__What to work on__. Drop all images and give the records again exactly.

__Dataset records__.
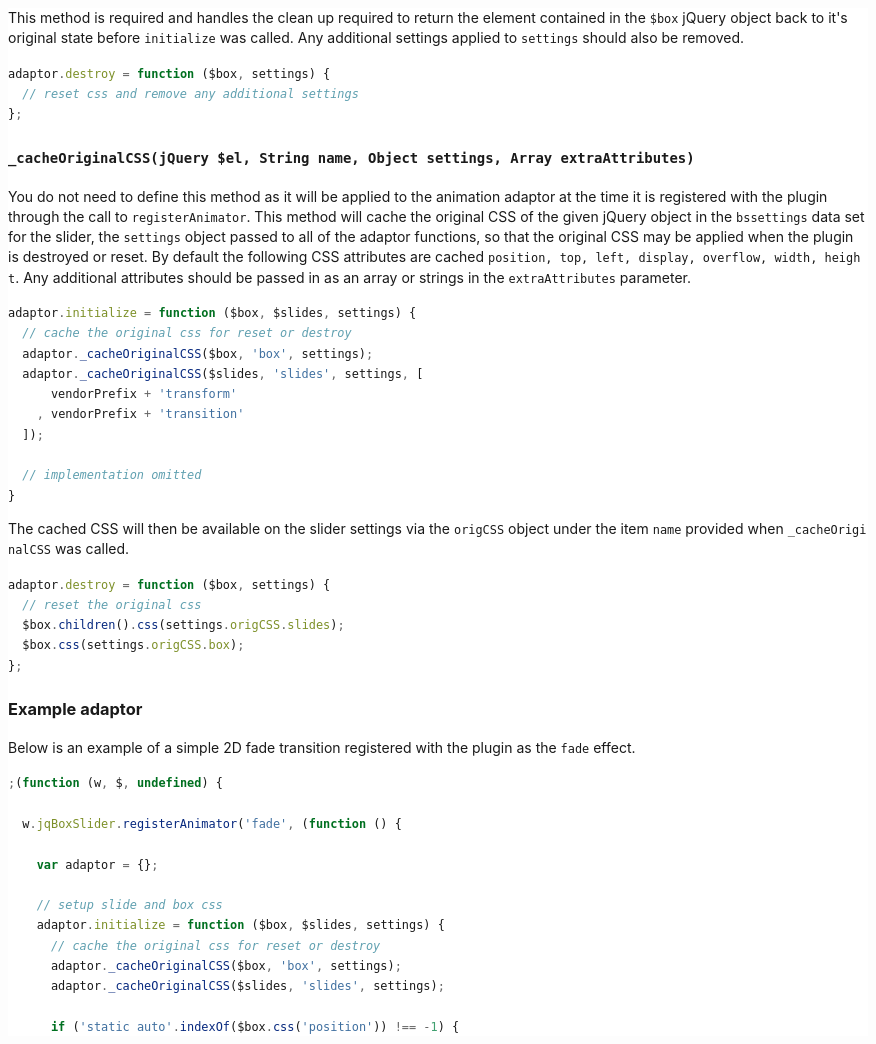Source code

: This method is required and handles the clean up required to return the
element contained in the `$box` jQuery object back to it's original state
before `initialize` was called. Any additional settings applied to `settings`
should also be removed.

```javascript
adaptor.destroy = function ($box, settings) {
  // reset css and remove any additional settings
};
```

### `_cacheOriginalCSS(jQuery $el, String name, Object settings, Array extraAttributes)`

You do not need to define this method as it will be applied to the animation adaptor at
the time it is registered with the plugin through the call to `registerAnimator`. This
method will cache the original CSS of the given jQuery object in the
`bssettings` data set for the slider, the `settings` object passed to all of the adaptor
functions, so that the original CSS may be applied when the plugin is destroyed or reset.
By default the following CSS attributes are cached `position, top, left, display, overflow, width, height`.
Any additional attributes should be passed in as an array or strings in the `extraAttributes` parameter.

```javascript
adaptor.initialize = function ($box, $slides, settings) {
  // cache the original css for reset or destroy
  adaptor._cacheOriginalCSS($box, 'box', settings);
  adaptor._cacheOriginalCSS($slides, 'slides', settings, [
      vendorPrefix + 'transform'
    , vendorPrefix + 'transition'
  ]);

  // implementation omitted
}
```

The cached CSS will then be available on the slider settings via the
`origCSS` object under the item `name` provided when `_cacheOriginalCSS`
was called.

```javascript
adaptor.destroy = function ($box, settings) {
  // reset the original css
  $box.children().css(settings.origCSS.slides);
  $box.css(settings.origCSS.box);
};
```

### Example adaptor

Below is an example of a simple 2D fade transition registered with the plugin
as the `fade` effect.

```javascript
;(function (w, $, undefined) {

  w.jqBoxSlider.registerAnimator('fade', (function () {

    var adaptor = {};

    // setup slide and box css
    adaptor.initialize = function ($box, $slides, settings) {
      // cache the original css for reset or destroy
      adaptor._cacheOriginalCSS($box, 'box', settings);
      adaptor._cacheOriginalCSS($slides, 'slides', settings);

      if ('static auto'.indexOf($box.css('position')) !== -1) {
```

__Response box__.
Source code

: This method is required and handles the clean up required to return the
element contained in the `$box` jQuery object back to it's original state
before `initialize` was called. Any additional settings applied to `settings`
should also be removed.

```javascript
adaptor.destroy = function ($box, settings) {
  // reset css and remove any additional settings
};
```

### `_cacheOriginalCSS(jQuery $el, String name, Object settings, Array extraAttributes)`

You do not need to define this method as it will be applied to the animation adaptor at
the time it is registered with the plugin through the call to `registerAnimator`. This
method will cache the original CSS of the given jQuery object in the
`bssettings` data set for the slider, the `settings` object passed to all of the adaptor
functions, so that the original CSS may be applied when the plugin is destroyed or reset.
By default the following CSS attributes are cached `position, top, left, display, overflow, width, height`.
Any additional attributes should be passed in as an array or strings in the `extraAttributes` parameter.

```javascript
adaptor.initialize = function ($box, $slides, settings) {
  // cache the original css for reset or destroy
  adaptor._cacheOriginalCSS($box, 'box', settings);
  adaptor._cacheOriginalCSS($slides, 'slides', settings, [
      vendorPrefix + 'transform'
    , vendorPrefix + 'transition'
  ]);

  // implementation omitted
}
```

The cached CSS will then be available on the slider settings via the
`origCSS` object under the item `name` provided when `_cacheOriginalCSS`
was called.

```javascript
adaptor.destroy = function ($box, settings) {
  // reset the original css
  $box.children().css(settings.origCSS.slides);
  $box.css(settings.origCSS.box);
};
```

### Example adaptor

Below is an example of a simple 2D fade transition registered with the plugin
as the `fade` effect.

```javascript
;(function (w, $, undefined) {

  w.jqBoxSlider.registerAnimator('fade', (function () {

    var adaptor = {};

    // setup slide and box css
    adaptor.initialize = function ($box, $slides, settings) {
      // cache the original css for reset or destroy
      adaptor._cacheOriginalCSS($box, 'box', settings);
      adaptor._cacheOriginalCSS($slides, 'slides', settings);

      if ('static auto'.indexOf($box.css('position')) !== -1) {
```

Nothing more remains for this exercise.